Do not apply to open wounds or to sunburned, chapped, irritated, or infected skin. Do not cover treated skin with a bandage or expose it to heat from a hot tub, heating pad, or sauna.
Apply the solution only to clean, dry skin. Spread the solution over the front, back, and sides of the knee.
Wash your hands after applying this medicine. Wait at least 30 minutes before you bathe or shower.
Wait until the solution is completely dry before covering treated skin with clothing or applying any other skin products (cosmetics, sunscreen, lotions, insect repellant, or other medicated skin products).
Do not allow others to touch the area where you have applied the medicine.
Capsaicin can cause a burning sensation wherever it is applied. This sensation is usually mild and should gradually lessen over time with continued regular use of the medicine.
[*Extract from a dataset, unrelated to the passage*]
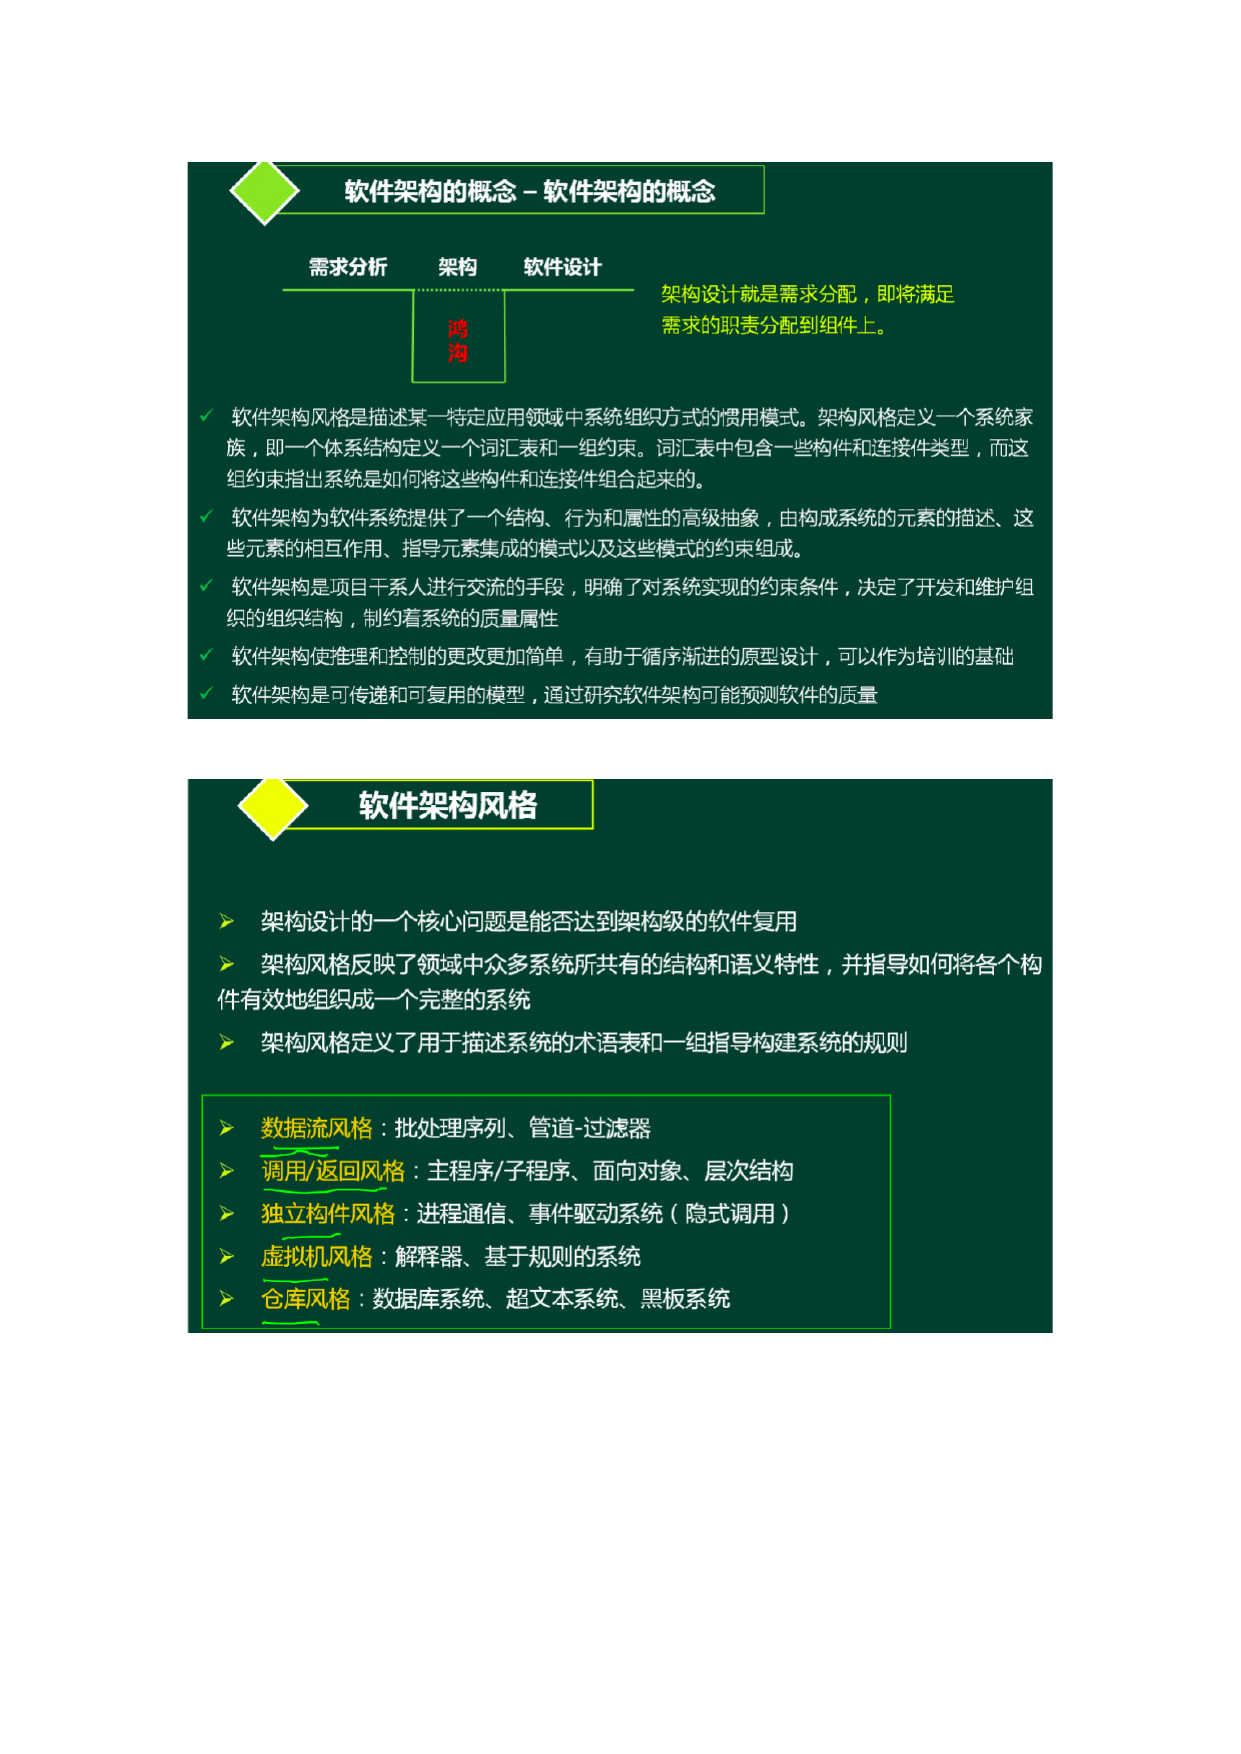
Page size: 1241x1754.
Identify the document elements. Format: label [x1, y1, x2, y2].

picture [187, 162, 1053, 719]
picture [187, 779, 1053, 1333]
If the burning sensation is painful or causes significant discomfort, wash the treated skin area with soap and cool water. Get medical attention right away if you have severe burning, pain, swelling, or blistering.
If you use this medicine long-term, you may need frequent medical tests.
Call your doctor if your arthritis symptoms do not improve after 7 days of treatment, or if your symptoms get better and then worse within a few days.
Store at room temperature away from moisture and heat.
Capsaicin and diclofenac solution is flammable. Do not use near high heat or open flame. Do not smoke until the gel has completely dried on your skin.
What happens if I miss a dose?
Since capsaicin and diclofenac is used when needed, you may not be on a dosing schedule. Skip any missed dose if it's almost time for your next dose. Do not use two doses at one time.
What happens if I overdose?
Seek emergency medical attention or call the Poison Help line at 1-800-222-1222, especially if anyone has accidentally swallowed it.
What should I avoid while using capsaicin and diclofenac?
Avoid exposing treated skin to heat, sunlight, or tanning beds.
Avoid taking a bath or shower within 30 minutes before or after you apply this medicine to your skin. Also avoid vigorous exercise. Warm water or perspiration can increase the burning sensation caused by capsaicin.
Avoid getting this medicine in your eyes, nose, or mouth.
Avoid drinking alcohol. It may increase your risk of stomach bleeding.
Ask a doctor or pharmacist before using other medicines for pain, fever, swelling, or cold/flu symptoms. They may contain ingredients similar to diclofenac (such as aspirin, ibuprofen, ketoprofen, or naproxen).
What other drugs will affect capsaicin and diclofenac?
Tell your doctor about all your other medicines, especially:
- a blood thinner (warfarin, Coumadin, Jantoven);
- heart or blood pressure medication, including a diuretic or "water pill"; or
- steroid medicine (prednisone and others).
This list is not complete. Other drugs may affect capsaicin and diclofenac, including prescription and over-the-counter medicines, vitamins, and herbal products. Not all possible drug interactions are listed here.
Where can I get more information?
Your pharmacist can provide more information about capsaicin and diclofenac.